▶ _Instruction_:
When you copy the listing, reproduce each line as it appears and omit every image.

▶ _Records for the exercise_:
- Opening Delimiter -

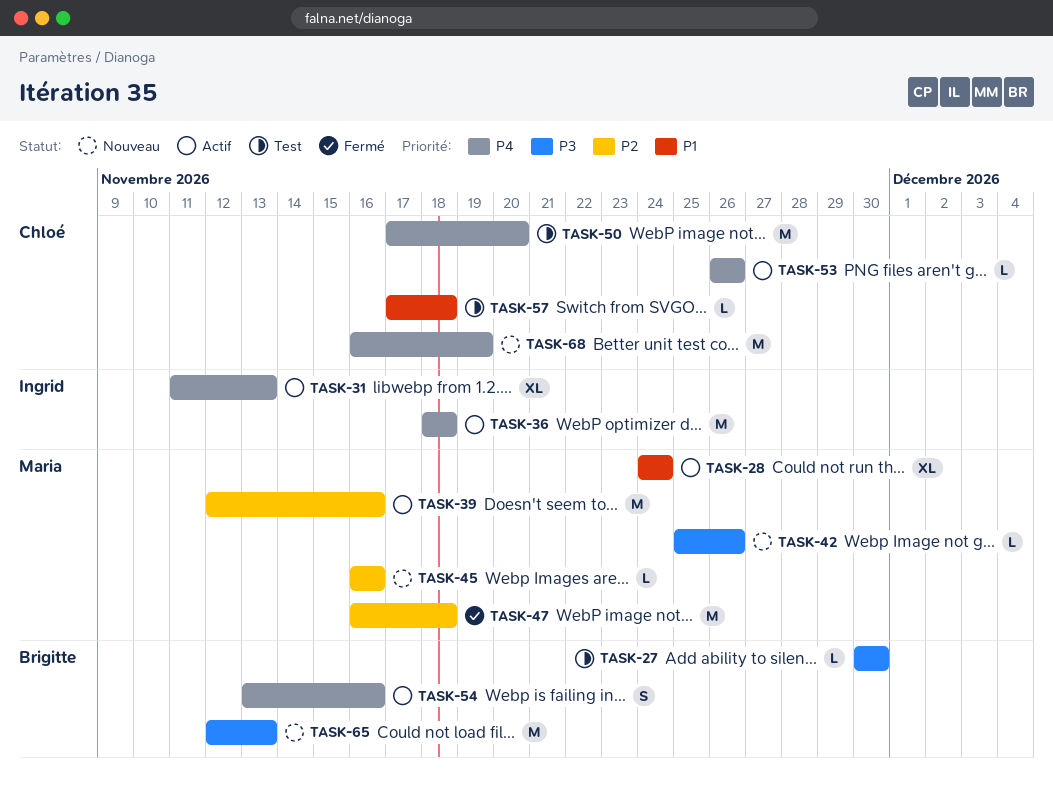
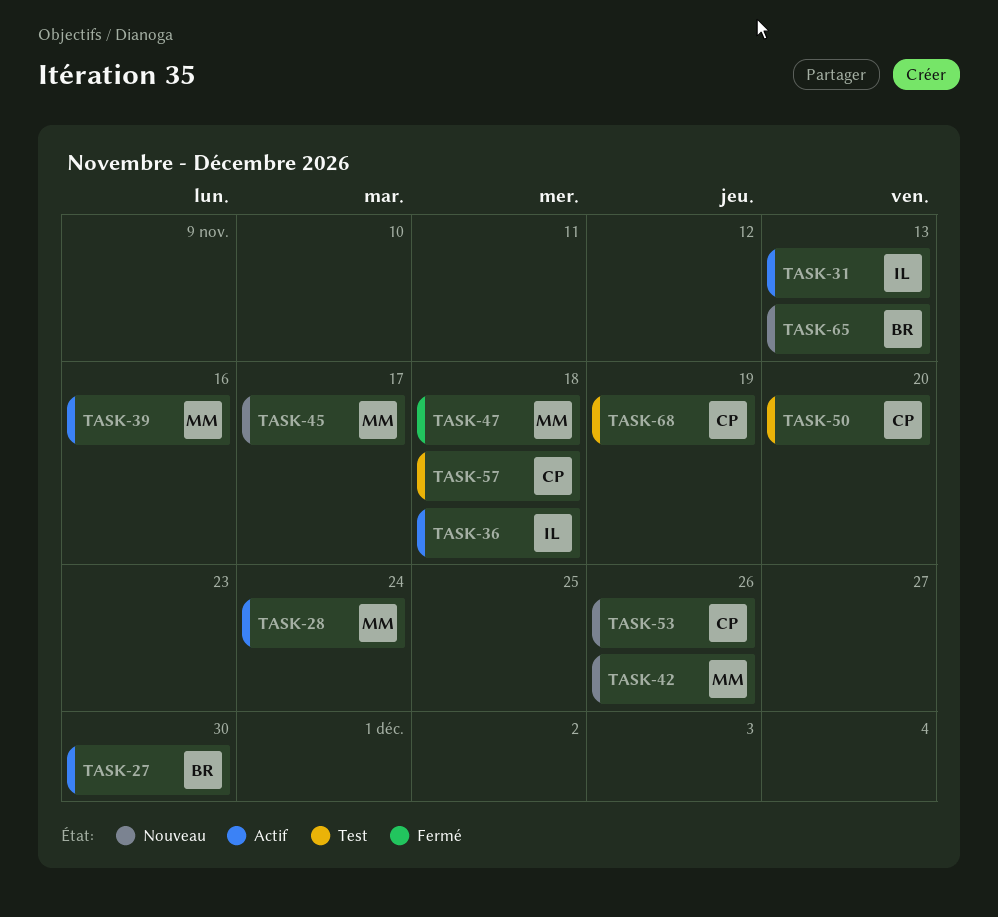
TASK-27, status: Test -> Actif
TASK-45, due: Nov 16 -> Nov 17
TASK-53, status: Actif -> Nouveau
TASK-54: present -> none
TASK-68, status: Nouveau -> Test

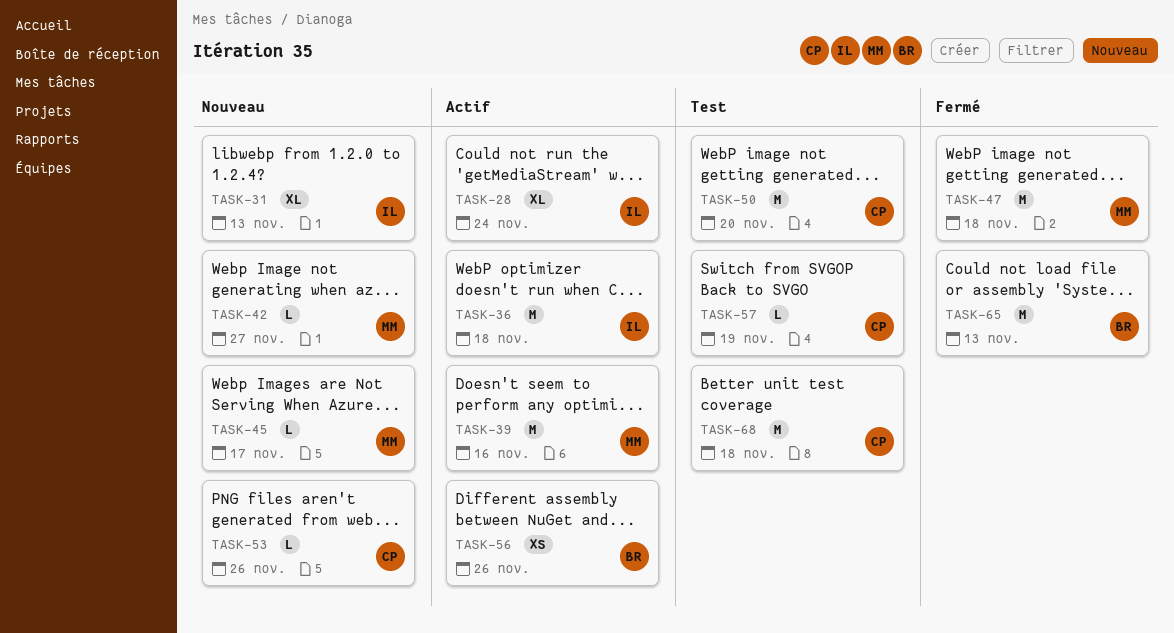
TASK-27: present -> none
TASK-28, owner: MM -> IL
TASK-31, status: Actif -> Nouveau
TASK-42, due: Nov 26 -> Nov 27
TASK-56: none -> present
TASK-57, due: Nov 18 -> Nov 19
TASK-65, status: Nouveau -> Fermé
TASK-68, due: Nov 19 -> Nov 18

- Closing Delimiter -

▶ _Response area_:
TASK-27, status: Test -> Actif
TASK-45, due: Nov 16 -> Nov 17
TASK-53, status: Actif -> Nouveau
TASK-54: present -> none
TASK-68, status: Nouveau -> Test

TASK-27: present -> none
TASK-28, owner: MM -> IL
TASK-31, status: Actif -> Nouveau
TASK-42, due: Nov 26 -> Nov 27
TASK-56: none -> present
TASK-57, due: Nov 18 -> Nov 19
TASK-65, status: Nouveau -> Fermé
TASK-68, due: Nov 19 -> Nov 18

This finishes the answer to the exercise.